9 model, tokenizer = FastLanguageModel.from_pretrained(
10 model_name = "lora_model_llama-2-13B",
11 #model_name = "unsloth/llama-2-13b-bnb-4bit",
(...)
15 # token = "hf_...", # use one if using gated models like meta-llama/Llama-2-7b-hf
16 )
---> 17 model.save_pretrained_gguf("qr_k_m_gguf", tokenizer, quantization_method = "q4_k_m")
File ~/.local/lib/python3.10/site-packages/unsloth/save.py:1340, in unsloth_save_pretrained_gguf(self, save_directory, tokenizer, quantization_method, first_conversion, push_to_hub, token, private, is_main_process, state_dict, save_function, max_shard_size, safe_serialization, variant, save_peft_format, tags, temporary_location, maximum_memory_usage)
1337 gc.collect()
1339 model_type = self.config.model_type
-> 1340 file_location = save_to_gguf(model_type, new_save_directory, quantization_method, first_conversion, makefile)
1342 if push_to_hub:
1343 print("Unsloth: Uploading GGUF to Huggingface Hub...")

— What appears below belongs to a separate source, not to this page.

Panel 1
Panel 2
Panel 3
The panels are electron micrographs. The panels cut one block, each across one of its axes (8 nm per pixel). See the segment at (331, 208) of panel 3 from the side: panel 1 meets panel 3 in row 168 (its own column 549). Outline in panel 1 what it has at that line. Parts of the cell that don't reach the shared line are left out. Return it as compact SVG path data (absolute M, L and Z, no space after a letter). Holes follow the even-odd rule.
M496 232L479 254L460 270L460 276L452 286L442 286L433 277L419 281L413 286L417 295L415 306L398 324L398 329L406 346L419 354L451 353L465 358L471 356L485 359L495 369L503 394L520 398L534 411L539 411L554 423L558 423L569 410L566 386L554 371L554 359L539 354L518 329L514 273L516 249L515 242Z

File ~/.local/lib/python3.10/site-packages/unsloth/save.py:964, in save_to_gguf(model_type, model_directory, quantization_method, first_conversion, _run_installer)
955 raise RuntimeError(
956 f"Unsloth: Quantization failed for {final_location}\n"\
957 "You are in a Kaggle environment, which might be the reason this is failing.\n"\
(...)
961 "I suggest you to save the 16bit model first, then use manual llama.cpp conversion."
962 )
963 else:
--> 964 raise RuntimeError(
965 f"Unsloth: Quantization failed for {final_location}\n"\
966 "You might have to compile llama.cpp yourself, then run this again.\n"\
967 "You do not need to close this Python program. Run the following commands in a new terminal:\n"\
968 "You must run this in the same folder as you're saving your model.\n"\
969 "git clone https://github.com/ggerganov/llama.cpp\n"\
970 "cd llama.cpp && make clean && LLAMA_CUDA=1 make all -j\n"\
971 "Once that's done, redo the quantization."
972 )
973 pass
974 pass
RuntimeError: Unsloth: Quantization failed for ./qr_k_m_gguf-unsloth.F16.gguf
You might have to compile llama.cpp yourself, then run this again.
You do not need to close this Python program. Run the following commands in a new terminal:
You must run this in the same folder as you're saving your model.
git clone https://github.com/ggerganov/llama.cpp
cd llama.cpp && make clean && LLAMA_CUDA=1 make all -j
Once that's done, redo the quantization.